> **Task objective**: From the line that contains "297, 6: 0 -> 15000" through the line that contains "Other Territories: 0 -> 6000", output every line of the listing below exactly and leave out all the rest.

> **Data for the task**:

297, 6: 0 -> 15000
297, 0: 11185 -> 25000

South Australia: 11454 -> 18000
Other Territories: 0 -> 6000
* * *
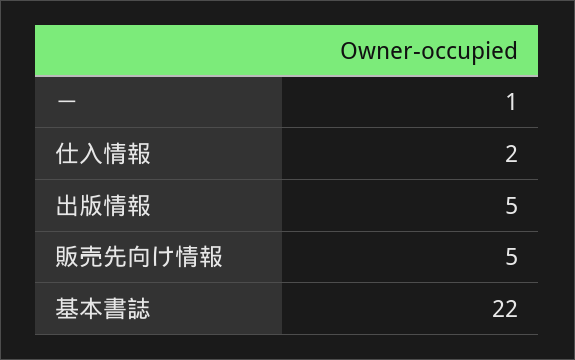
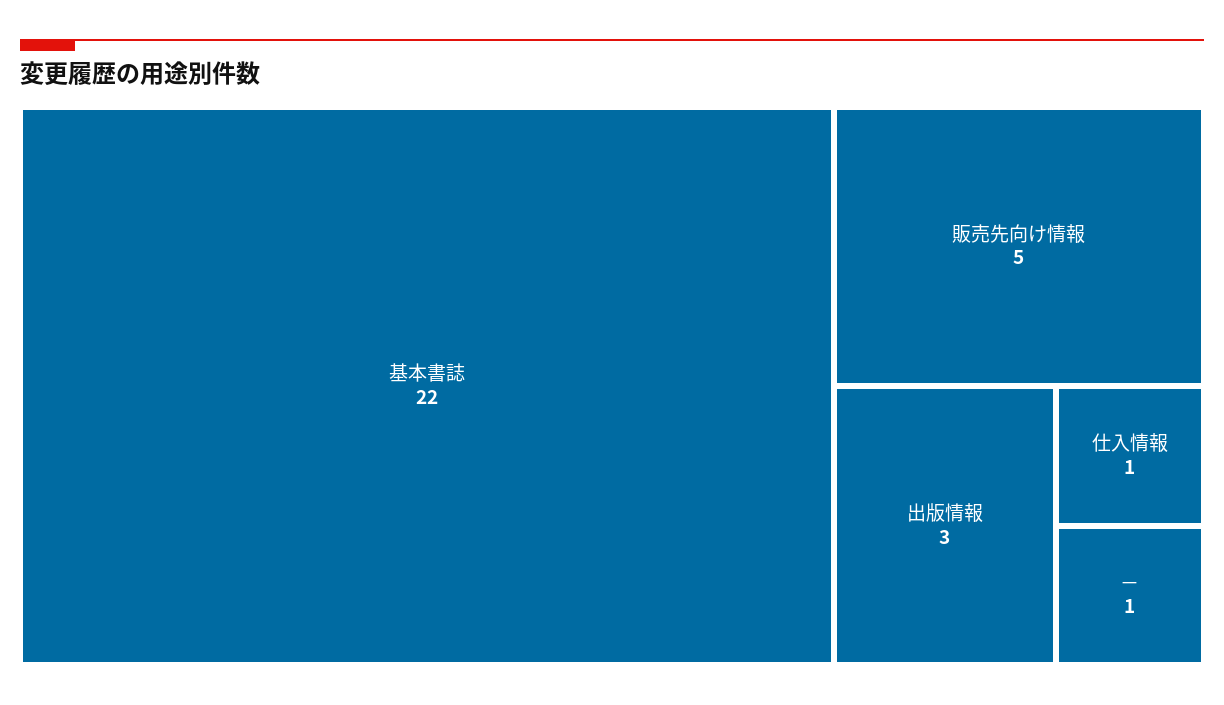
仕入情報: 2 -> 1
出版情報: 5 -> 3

> **Reply to the exercise**:
297, 6: 0 -> 15000
297, 0: 11185 -> 25000

South Australia: 11454 -> 18000
Other Territories: 0 -> 6000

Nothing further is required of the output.